The “Qualifications” section of Quin Snyder’s coaching resume is a mightily impressive one. Juris Doctor and MBA Degrees, playing and coaching under legendary Duke head coach Mike Krzyzewski and coaching in the NCAA, NBA and D-League are just some of Snyder’s accomplishments that, on paper, make him look like an ideal candidate for an NBA head coaching job.
His previous head coaching results? Maybe not quite as much.
Despite a diverse and largely successful 22-year coaching career, Snyder is best known for his run as head coach of the Missouri Tigers men’s basketball squad that, following periods of success, ended somewhat controversially. Although some consider his final years at and exit from Mizzou a black mark on his resume, Snyder finds himself on the short list of head coaching candidates for the Utah Jazz, according to a report from Deseret News.
Snyder’s coaching career actually began at the NBA level. After a successful collegiate playing career under Krzyzewski at Duke and in the midst of working on his MBA, Snyder was assistant coach for the Los Angeles Clippers under Larry Brown. After his brief NBA foray in Tinseltown, Snyder headed back to Durham, North Carolina and demonstrated impressive multitasking skills by serving as an administrative assistant under Coach K while completing both his MBA and Juris Doctor degrees. Upon completion of said degrees in 1995, Snyder became a full-time assistant coach for the Blue Devils, and was promoted to associate head coach in 1997. In 1999, Snyder was tabbed to replace coaching legend Norm Stewart as Missouri head coach. Snyder hit the ground running, significantly overachieving in his inaugural season despite what was thought of as an undermanned roster comprised primarily of Stewart’s recruits. Snyder’s success continued in succeeding years, highlighted by four consecutive NCAA tournament appearances including an Elite Eight run in 2002.

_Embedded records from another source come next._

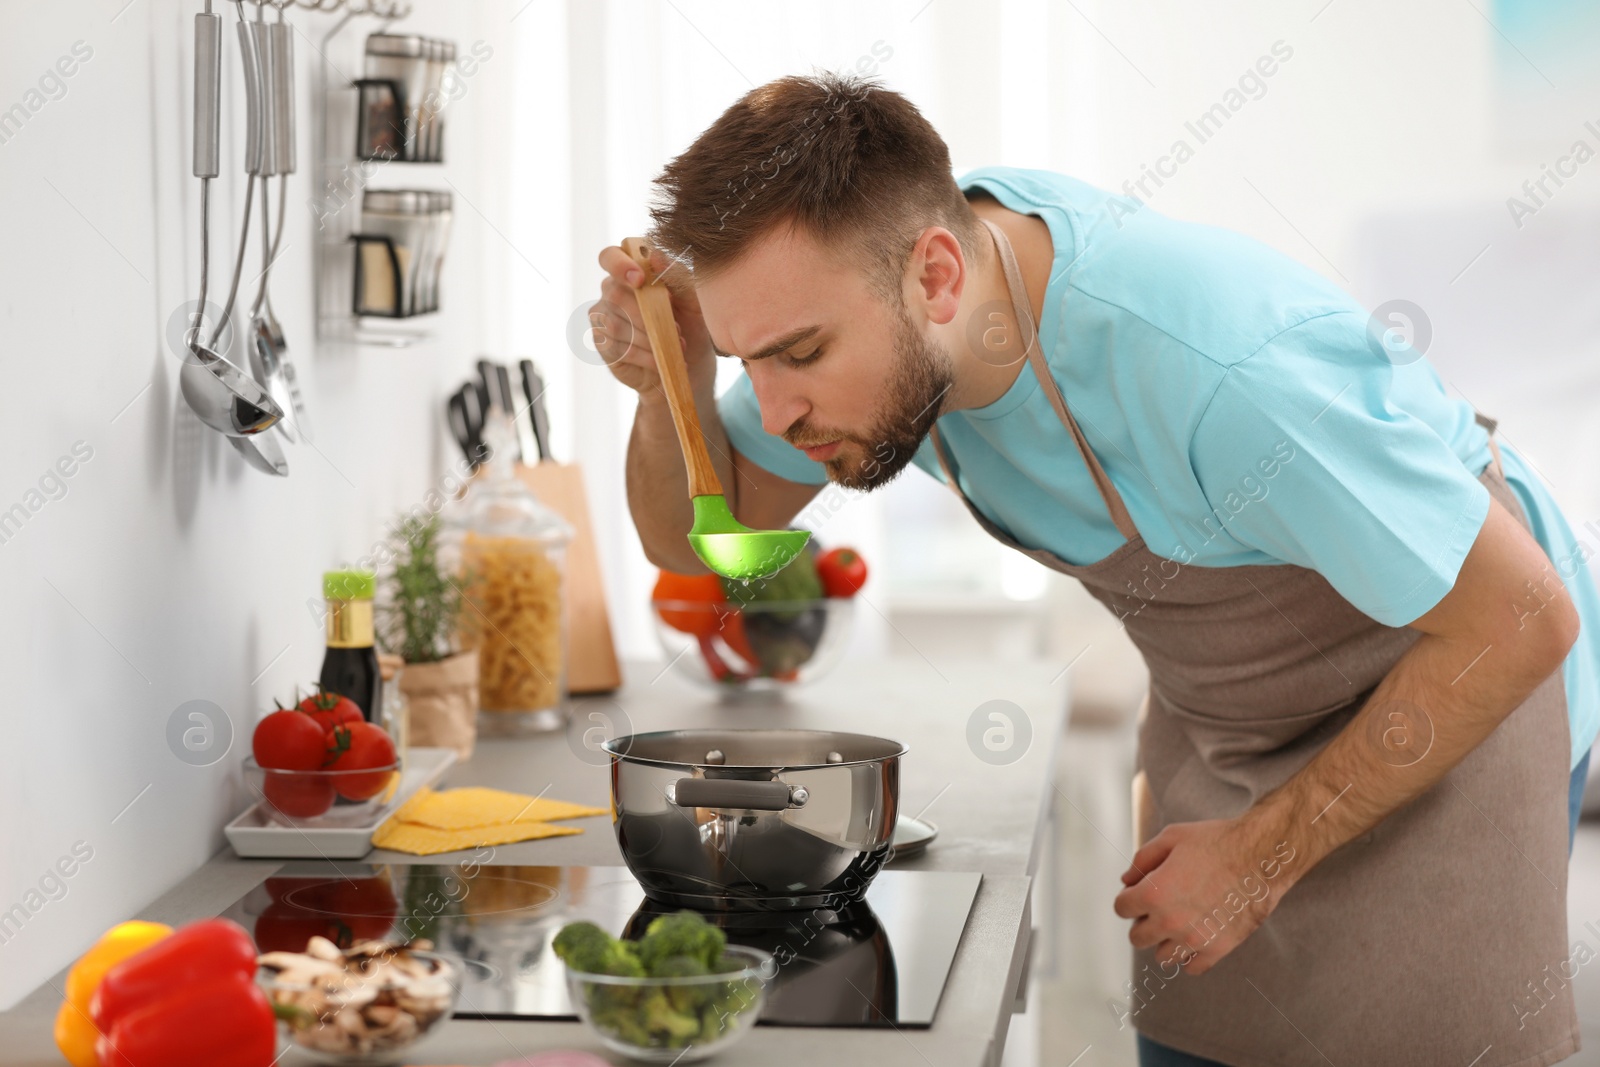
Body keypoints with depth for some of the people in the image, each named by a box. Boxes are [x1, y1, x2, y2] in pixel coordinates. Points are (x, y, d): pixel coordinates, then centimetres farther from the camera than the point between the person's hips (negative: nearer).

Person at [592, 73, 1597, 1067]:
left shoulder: (1225, 367, -40)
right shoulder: (848, 283, -18)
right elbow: (704, 537, -2)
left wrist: (1265, 852, -21)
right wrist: (676, 382, -25)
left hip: (1463, 692, -6)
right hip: (1220, 724, 6)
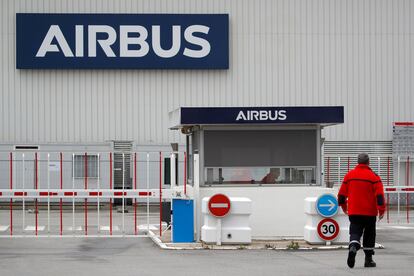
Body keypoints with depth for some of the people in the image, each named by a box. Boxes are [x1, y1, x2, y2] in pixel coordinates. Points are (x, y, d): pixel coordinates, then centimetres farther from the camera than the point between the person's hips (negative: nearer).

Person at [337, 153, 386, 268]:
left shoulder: (349, 175, 3)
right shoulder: (374, 177, -6)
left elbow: (342, 193, 9)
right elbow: (379, 195, -12)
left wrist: (343, 206, 25)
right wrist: (381, 210, -7)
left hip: (353, 212, 1)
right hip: (370, 212, -1)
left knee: (355, 232, 3)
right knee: (369, 235, 11)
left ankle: (353, 247, -29)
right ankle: (368, 260, 14)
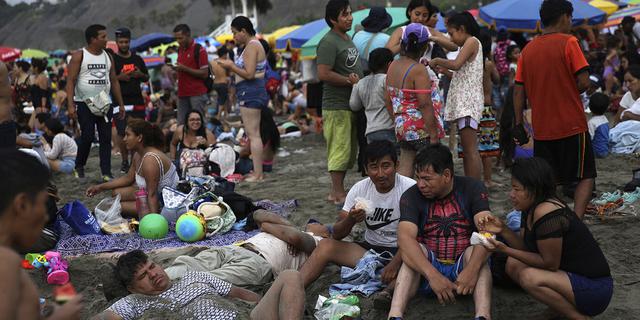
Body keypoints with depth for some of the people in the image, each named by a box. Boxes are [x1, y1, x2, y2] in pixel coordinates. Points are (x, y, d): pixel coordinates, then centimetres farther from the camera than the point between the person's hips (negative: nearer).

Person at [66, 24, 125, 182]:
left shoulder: (107, 57, 11)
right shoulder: (79, 56, -5)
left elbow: (114, 82, 16)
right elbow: (71, 81, -9)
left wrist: (121, 104, 11)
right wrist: (70, 105, -18)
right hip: (84, 103, -5)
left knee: (106, 138, 0)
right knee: (87, 136, -7)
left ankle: (106, 173, 2)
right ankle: (79, 167, 17)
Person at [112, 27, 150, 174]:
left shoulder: (137, 59, 14)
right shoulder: (112, 59, 0)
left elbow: (146, 78, 20)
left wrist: (140, 75, -2)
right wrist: (119, 77, -18)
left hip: (137, 100, 4)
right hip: (120, 101, -4)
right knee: (122, 133, -4)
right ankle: (125, 161, 8)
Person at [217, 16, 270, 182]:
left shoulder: (251, 46, -14)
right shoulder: (254, 45, 18)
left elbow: (249, 74, -21)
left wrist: (231, 66, -10)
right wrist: (232, 66, 14)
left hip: (250, 92, -11)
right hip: (253, 92, 11)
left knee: (253, 134, -9)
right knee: (254, 133, 14)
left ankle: (258, 174, -8)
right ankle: (258, 171, 18)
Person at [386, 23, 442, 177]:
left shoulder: (393, 66, 7)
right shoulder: (419, 70, -17)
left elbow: (388, 101, 13)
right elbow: (425, 105, -20)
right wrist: (433, 134, -16)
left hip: (402, 125, 7)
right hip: (420, 128, -7)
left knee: (405, 168, 8)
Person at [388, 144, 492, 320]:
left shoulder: (472, 188, -6)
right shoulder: (411, 196, -6)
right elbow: (405, 238, -23)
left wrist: (472, 269, -39)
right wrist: (433, 275, -39)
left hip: (463, 265, 0)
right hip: (426, 267, 0)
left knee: (474, 251, -29)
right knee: (414, 250, -28)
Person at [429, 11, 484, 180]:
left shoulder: (472, 41, -7)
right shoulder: (468, 45, 21)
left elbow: (456, 64, -21)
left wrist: (437, 61, -8)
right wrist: (443, 69, 10)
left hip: (468, 101, -10)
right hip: (463, 102, 10)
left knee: (470, 151, -12)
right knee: (467, 151, 10)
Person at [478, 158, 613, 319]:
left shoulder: (546, 213, -24)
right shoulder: (531, 209, 4)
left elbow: (550, 263, -20)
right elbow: (526, 247, 6)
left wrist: (506, 250, -20)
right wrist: (503, 230, -8)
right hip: (568, 274, 10)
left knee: (529, 277, -28)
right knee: (513, 265, 5)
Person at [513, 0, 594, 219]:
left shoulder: (528, 49, 6)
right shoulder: (568, 42, -8)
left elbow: (518, 90, 6)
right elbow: (583, 82, -14)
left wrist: (519, 124, 10)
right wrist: (569, 92, 7)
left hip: (541, 129, 5)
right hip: (572, 126, -4)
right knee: (586, 176, 7)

Snyder’s popularity in Columbia hit a snag when an NCAA investigation into the program revealed multiple incidents of misconduct. As Snyder’s image declined, so too did the success of the Missouri program. Though all improprieties uncovered by the investigation were deemed minor, Snyder decided to resign in 2006. In 2007, Snyder tried his hand at coaching in the D-League, taking over the Austin Toros. Though he never won a D-League championship in his three-year stay in Austin, Snyder won more and saw more players from his squad get called up than any other coach in the league. After spending single seasons as an assistant coach in Philadelphia and Los Angeles, this time for the Lakers, Snyder was hired as head assistant coach for CSKA Moscow for the 2012-13 season under Ettore Messina, coincidentally another name loosely tied to the Utah Jazz head coaching job.
Snyder returned to the NBA last season and served as an assistant coach on Mike Budenholzer’s staff for the Atlanta Hawks. While it’s difficult to measure the impact, positive or negative, that an assistant coach has on a team, former Jazz forward and current Atlanta Hawk DeMarre Carroll gave Snyder a glowing review. “I have to give a shout out to Coach Quin,” Carroll said in an exit interview. “This is the first year a coach really worked with me on my footwork, my shot, spent time with me. That’s a credit to coach Quin. That shows me that he cares about me as a person, cares about my career.”
Offensively, Snyder seems to be somewhat of an expert in a variety of areas. Snyder is an expert at pick-and-roll offenses, as a 2009 FIBA Assist article co-authored by Snyder that discusses nearly every facet of pick-and-roll basketball can attest. Snyder also created a DVD/video based around his intricate motion offense that was also chock-full of very intricate and very specific details on motion principles, philosophies, rules, drills and myriad other facets of the offense. With a detail-oriented and cerebral coach like Snyder, previous offensive sets and philosophies may not be a surefire indicator of what Jazz fans could expect Snyder to run in Utah should he land the job.
In several interviews and publications, Snyder has demonstrated a high level of basketball comprehension and effective communication. It should come as little or no surprise that Snyder has evidently impressed Jazz brass enough in interviews to land on the short list of coaching candidates. However, it’s unlikely that his inauspicious exit at Missouri will not loom large over the prospect of hiring him. Are high-level credentials, diverse experience and in-depth offensive knowledge enough to outweigh perceived failure, especially at a lower level of competition than the NBA?
That’s for Dennis Lindsey and Co. to decide.